At Warner Bros., Stanwyck helped Warner’s golden boy producer Daryl Zanuck to develop 1933’s “Baby Face” into a potent and lurid sexual Horatio Alger story. The film’s early scenes, which depicted Stanwyck’s character exploited in a series of unabashedly prurient precode sexual situations, were in fact the star’s idea. What initially appears to be kinky audience titillation turns out to be vital backstory once the film moves from mining camp to boardroom jungle.
Stanwyck ended her relationship with Warner Bros. in the late 1940s over losing the part of Dominique Francon in “The Fountainhead.” Author Ayn Rand, Stanwyck, and Stanwyck’s second husband, Robert Taylor, were all members of the Alliance for Preservation of American Ideals, a rabidly anti-communist organization that welcomed HUAC to Hollywood. The star championed Rand’s book to Warner’s story department for years. When Jack Warner green-lit the long-delayed film and cast Patricia Neal in the lead role, Stanwyck terminated her contract with the studio.
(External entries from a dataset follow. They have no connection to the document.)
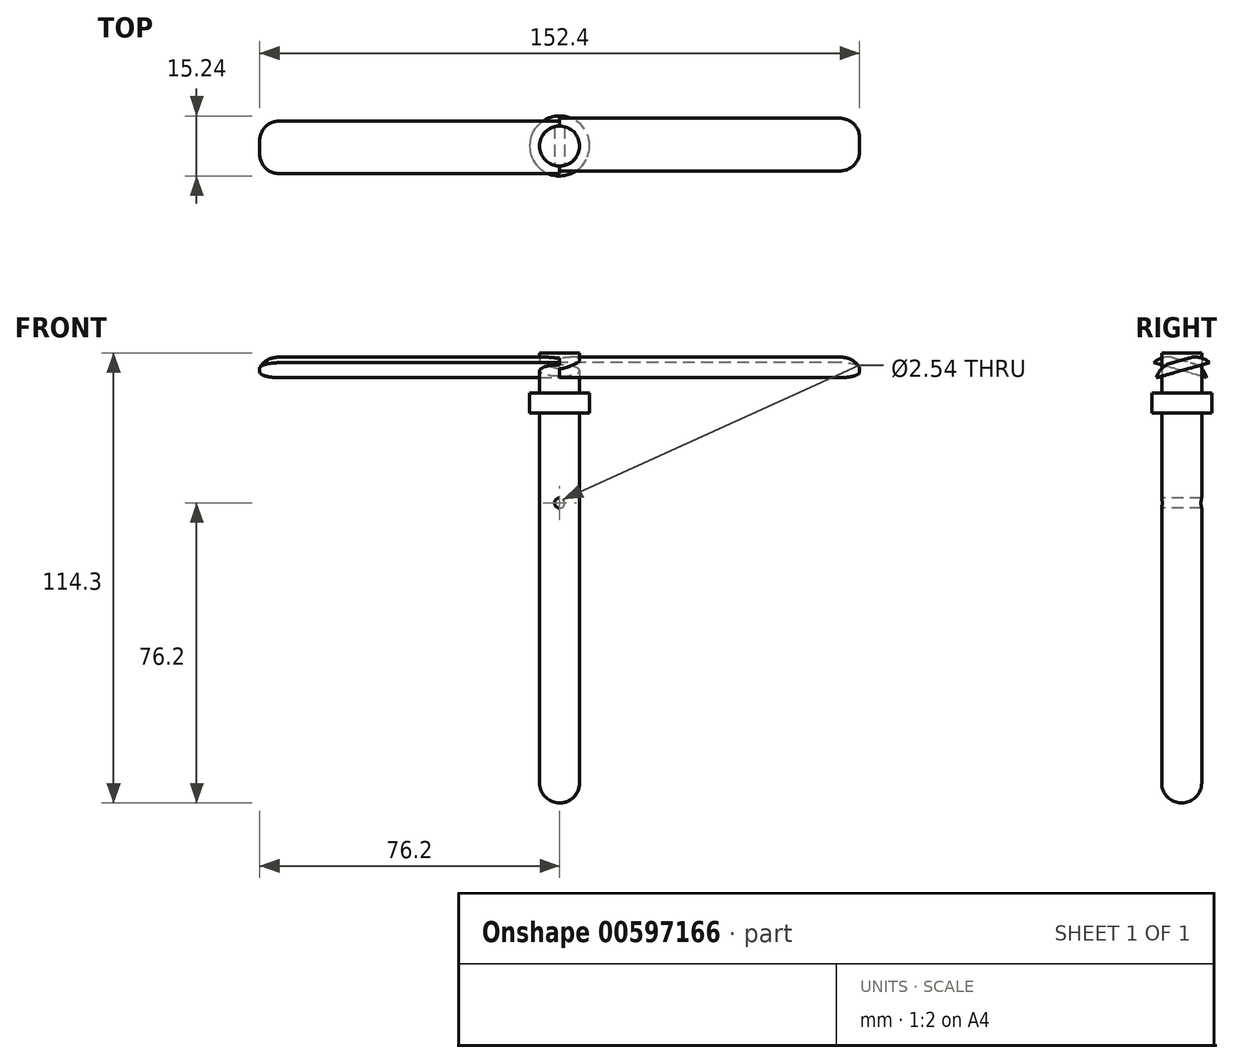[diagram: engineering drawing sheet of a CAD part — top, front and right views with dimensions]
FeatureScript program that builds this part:
annotation { "Feature Type Name" : "Feature", "Feature Type Description" : "" }
export const myFeature = defineFeature(function(context is Context, id is Id, definition is map)
    precondition{}
    {
        {
            var Q0;
            Q0=qCreatedBy(makeId("Top.planeOp"),FACE);
            var sketch = newSketch(context, id + "F0", { "sketchPlane" : qUnion([Q0])});
            skCircle(sketch, "E0", {"center": v(0, 0) * mm, "radius": 5.08 * mm});
            skSolve(sketch);
        }
        {
            var Q0;
            Q0=makeQuery(id+"F0.imprint","IMPRINT",FACE,{"disambiguationData":[TD([[makeQuery(id+"F0.imprint","IMPRINT",EDGE,{"derivedFrom":sQuery(id+"F0.wireOp",EDGE,"E0")}),1.0]])]});
            extrude(context, id + "F1", {"entities" : qUnion([Q0]), "depth" : 76.2 * mm, "offsetDistance" : 25.4 * mm});
        }
        {
            var Q0;
            Q0=qCreatedBy(makeId("Right.planeOp"),FACE);
            var sketch = newSketch(context, id + "F2", { "sketchPlane" : qUnion([Q0])});
            skLineSegment(sketch, "E1", {"start": v(6.35, 76.2) * mm, "end": v(-7.04, 72.39) * mm});
            skLineSegment(sketch, "E2", {"start": v(-7.04, 72.4) * mm, "end": v(-6.35, 69.95) * mm});
            skLineSegment(sketch, "E3", {"start": v(-6.35, 69.95) * mm, "end": v(7.04, 73.76) * mm});
            skLineSegment(sketch, "E4", {"start": v(7.04, 73.76) * mm, "end": v(6.35, 76.2) * mm});
            skLineSegment(sketch, "E5", {"start": v(0, 0) * mm, "end": v(0, 80.68) * mm, "construction": true});
            skSolve(sketch);
        }
        {
            var Q0;
            Q0=makeQuery(id+"F2.imprint","IMPRINT",FACE,{"disambiguationData":[TD([[makeQuery(id+"F2.imprint","IMPRINT",EDGE,{"derivedFrom":sQuery(id+"F2.wireOp",EDGE,"E1")}),1.0]])]});
            extrude(context, id + "F3", {"entities" : qUnion([Q0]), "operationType" : NewBodyOperationType.ADD, "depth" : 76.2 * mm, "offsetDistance" : 25.4 * mm});
        }
        {
            var Q0;
            Q0=makeQuery(id+"F1.opExtrude","SWEPT_BODY",BODY,{"disambiguationData":[OSD([sQuery(id+"F0.wireOp",EDGE,"E0")])]});
            var Q1;
            Q1=makeQuery(id+"F1.opExtrude","SWEPT_FACE",FACE,{"disambiguationData":[OSD([sQuery(id+"F0.wireOp",EDGE,"E0")])]});
            circularPattern(context, id + "F4", {"operationType" : NewBodyOperationType.ADD, "entities" : qUnion([Q0]), "axis" : qUnion([Q1]), "angle" : 360 * degree, "instanceCount" : 2, "equalSpace" : true, "isCentered" : true});
        }
        {
            var Q0;
            Q0=qCreatedBy(makeId("Front.planeOp"),FACE);
            var sketch = newSketch(context, id + "F5", { "sketchPlane" : qUnion([Q0])});
            skLineSegment(sketch, "E6", {"start": v(0, 0) * mm, "end": v(0, 109.6) * mm, "construction": true});
            skSolve(sketch);
        }
        {
            var Q0;
            Q0=makeQuery(id+"F3.opExtrude","CAP_EDGE",EDGE,{"disambiguationData":[OSD([sQuery(id+"F2.wireOp",EDGE,"E4")])],"isStart":false});
            var Q1;
            Q1=makeQuery(id+"F3.opExtrude","CAP_EDGE",EDGE,{"disambiguationData":[OSD([sQuery(id+"F2.wireOp",EDGE,"E2")])],"isStart":false});
            var Q2;
            Q2=makeQuery(id+"F4.opPattern","COPY",EDGE,{"derivedFrom":makeQuery(id+"F3.opExtrude","CAP_EDGE",EDGE,{"disambiguationData":[OSD([sQuery(id+"F2.wireOp",EDGE,"E4")])],"isStart":false}),"instanceName":"-1"});
            var Q3;
            Q3=makeQuery(id+"F4.opPattern","COPY",EDGE,{"derivedFrom":makeQuery(id+"F3.opExtrude","CAP_EDGE",EDGE,{"disambiguationData":[OSD([sQuery(id+"F2.wireOp",EDGE,"E2")])],"isStart":false}),"instanceName":"-1"});
            fillet(context, id + "F6", {"entities" : qUnion([Q0, Q1, Q2, Q3]), "radius" : 5.08 * mm, "tangentPropagation" : true, "allowEdgeOverflow" : false});
        }
        {
            var Q0;
            Q0=qCreatedBy(makeId("Front.planeOp"),FACE);
            var sketch = newSketch(context, id + "F7", { "sketchPlane" : qUnion([Q0])});
            skCircle(sketch, "E7", {"center": v(0, 38.1) * mm, "radius": 1.27 * mm});
            skSolve(sketch);
        }
        {
            var Q0;
            Q0 = qSketchRegion(id + "F7", true);
            extrude(context, id + "F8", {"entities" : qUnion([Q0]), "operationType" : NewBodyOperationType.REMOVE, "endBound" : BoundingType.THROUGH_ALL, "oppositeDirection" : true, "depth" : 101.6 * mm, "offsetDistance" : 25.4 * mm});
        }
        {
            var Q0;
            Q0=makeQuery(id+"F8.boolean.opBoolean","COPY",FACE,{"derivedFrom":makeQuery(id+"F8.opExtrude","CAP_FACE",FACE,{"disambiguationData":[OSD([sQuery(id+"F7.wireOp",EDGE,"E7")])],"isStart":true})});
            extrude(context, id + "F9", {"entities" : qUnion([Q0]), "operationType" : NewBodyOperationType.REMOVE, "oppositeDirection" : true, "depth" : 25.4 * mm, "offsetDistance" : 25.4 * mm});
        }
        {
            var Q0;
            Q0=makeQuery(id+"F4.opPattern","COPY",EDGE,{"derivedFrom":makeQuery(id+"F3.opExtrude","SWEPT_EDGE",EDGE,{"disambiguationData":[OSD([sQuery(id+"F2.wireOp",EDGE,"E1"),sQuery(id+"F2.wireOp",EDGE,"E4")])]}),"instanceName":"-1"});
            var Q1;
            Q1=makeQuery(id+"F3.opExtrude","SWEPT_EDGE",EDGE,{"disambiguationData":[OSD([sQuery(id+"F2.wireOp",EDGE,"E1"),sQuery(id+"F2.wireOp",EDGE,"E4")])]});
            fillet(context, id + "F10", {"entities" : qUnion([Q0, Q1]), "radius" : 5.08 * mm, "tangentPropagation" : true, "allowEdgeOverflow" : false});
        }
        {
            var Q0;
            Q0=makeQuery(id+"F1.opExtrude","CAP_FACE",FACE,{"disambiguationData":[OSD([sQuery(id+"F0.wireOp",EDGE,"E0")])],"isStart":true});
            extrude(context, id + "F11", {"entities" : qUnion([Q0]), "operationType" : NewBodyOperationType.ADD, "depth" : 38.1 * mm, "offsetDistance" : 25.4 * mm});
        }
        {
            var Q0;
            Q0=makeQuery(id+"F11.opExtrude","CAP_EDGE",EDGE,{"disambiguationData":[OSD([sQuery(id+"F0.wireOp",EDGE,"E0")])],"isStart":false});
            fillet(context, id + "F12", {"entities" : qUnion([Q0]), "radius" : 5.08 * mm, "tangentPropagation" : true, "allowEdgeOverflow" : false});
        }
        {
            var Q0;
            Q0=qCreatedBy(makeId("Top.planeOp"),FACE);
            cPlane(context, id + "F13", {"entities" : qUnion([Q0]), "cplaneType" : CPlaneType.OFFSET, "offset" : 66.04 * mm, "width" : 152.4 * mm, "height" : 152.4 * mm});
        }
        {
            var Q0;
            Q0=qCreatedBy(id+"F13.planeOp",FACE);
            var sketch = newSketch(context, id + "F14", { "sketchPlane" : qUnion([Q0])});
            skCircle(sketch, "E8", {"center": v(0, 0) * mm, "radius": 7.62 * mm});
            skSolve(sketch);
        }
        {
            var Q0;
            Q0=makeQuery(id+"F14.imprint","IMPRINT",FACE,{"disambiguationData":[TD([[makeQuery(id+"F14.imprint","IMPRINT",EDGE,{"derivedFrom":sQuery(id+"F14.wireOp",EDGE,"E8")}),1.0]])]});
            extrude(context, id + "F15", {"entities" : qUnion([Q0]), "operationType" : NewBodyOperationType.ADD, "oppositeDirection" : true, "depth" : 5.08 * mm, "offsetDistance" : 25.4 * mm});
        }
    });
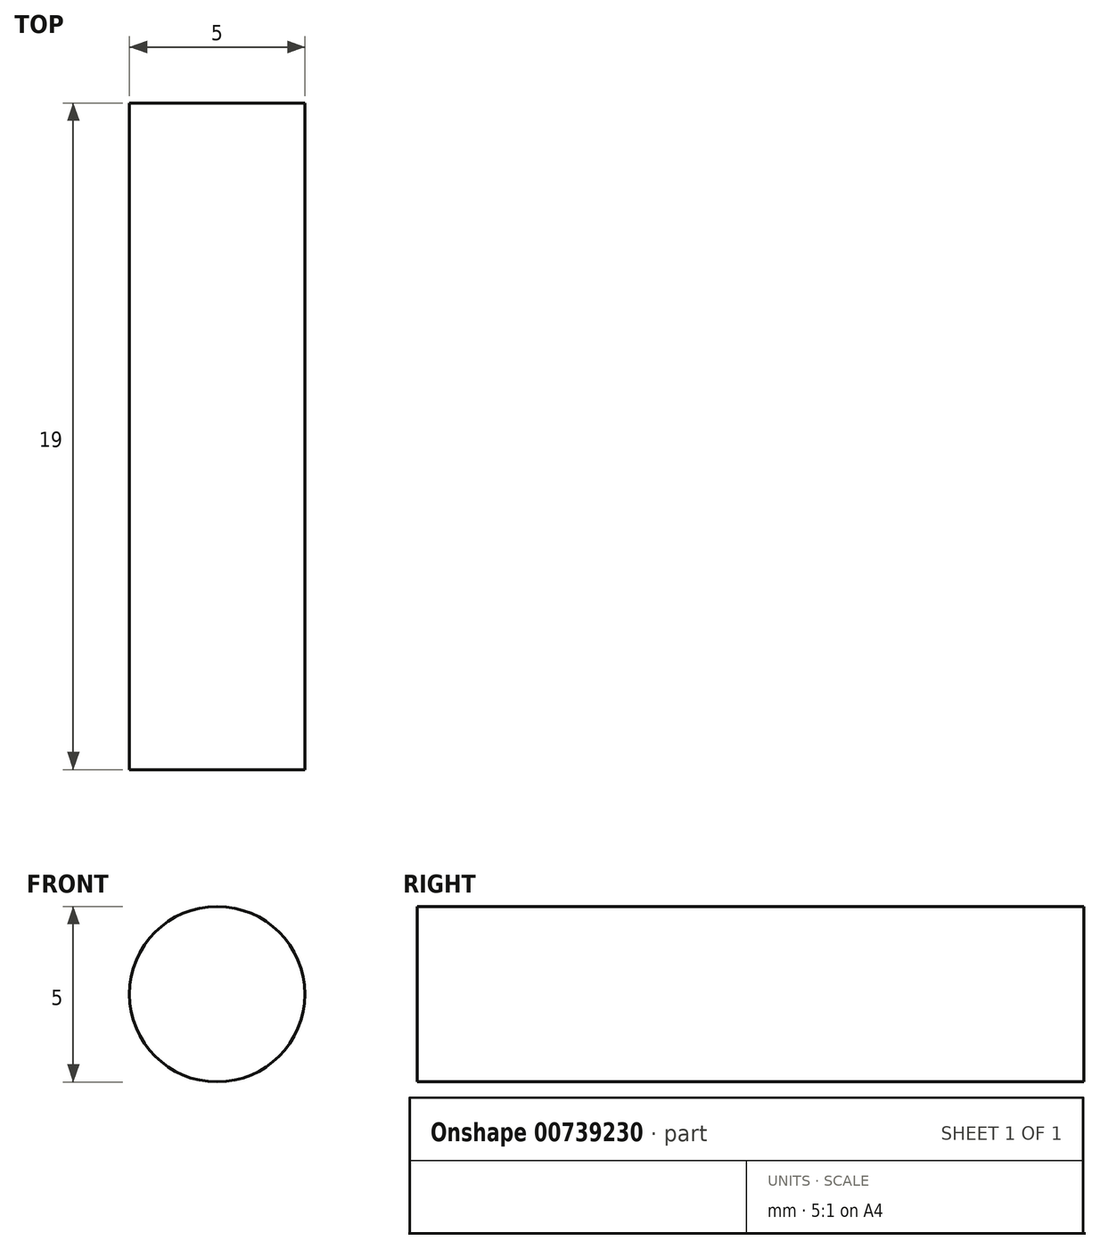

If any actress could have saved Rand’s purple prose and clunky symbolism from the absurd melodramatic oddity it subsequently became, it was Stanwyck. BAM’s program notes to the contrary, there was never anything “campy” about the actress. She was always a force of poised, earthy gravity no matter how over-the-top the film she was in. That’s what I loved about her and still do. She could sell just about any role to any audience as easily as she convinced Walter Neff that “murrdah” was just one of those secret things that lovers do together.
Through May 6 (30 Lafayette Ave., between Ashland Place and St. Felix Street, Brooklyn, 718-636-4100).